To-do item: Reproduce every line below exactly as written; do not include the images.

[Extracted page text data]

== Segment start ==

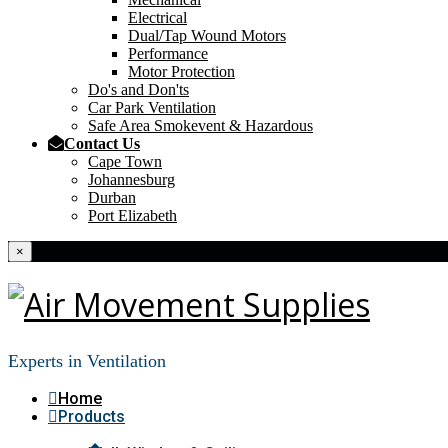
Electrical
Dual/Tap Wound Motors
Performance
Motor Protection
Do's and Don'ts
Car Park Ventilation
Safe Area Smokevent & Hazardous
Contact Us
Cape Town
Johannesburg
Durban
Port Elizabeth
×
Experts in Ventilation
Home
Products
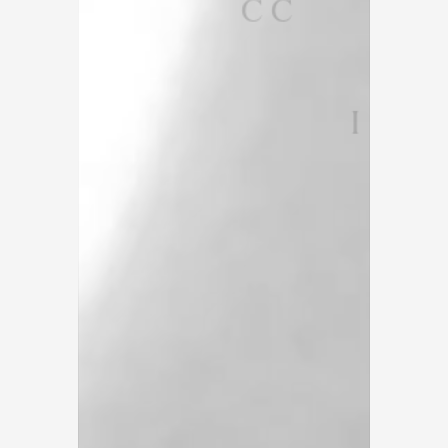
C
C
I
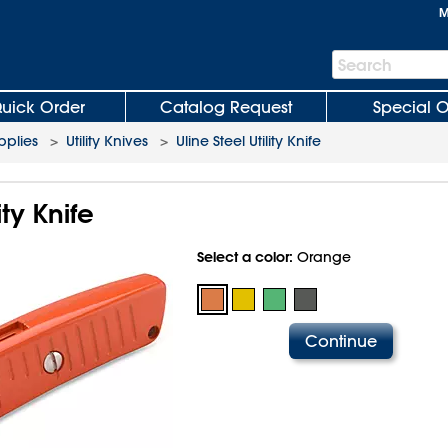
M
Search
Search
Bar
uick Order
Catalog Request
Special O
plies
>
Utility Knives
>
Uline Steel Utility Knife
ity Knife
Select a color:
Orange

== Segment end ==

Exercise result:
Electrical
Dual/Tap Wound Motors
Performance
Motor Protection
Do's and Don'ts
Car Park Ventilation
Safe Area Smokevent & Hazardous
Contact Us
Cape Town
Johannesburg
Durban
Port Elizabeth
×
Experts in Ventilation
Home
Products
C
C
I
M
Search
Search
Bar
uick Order
Catalog Request
Special O
plies
>
Utility Knives
>
Uline Steel Utility Knife
ity Knife
Select a color:
Orange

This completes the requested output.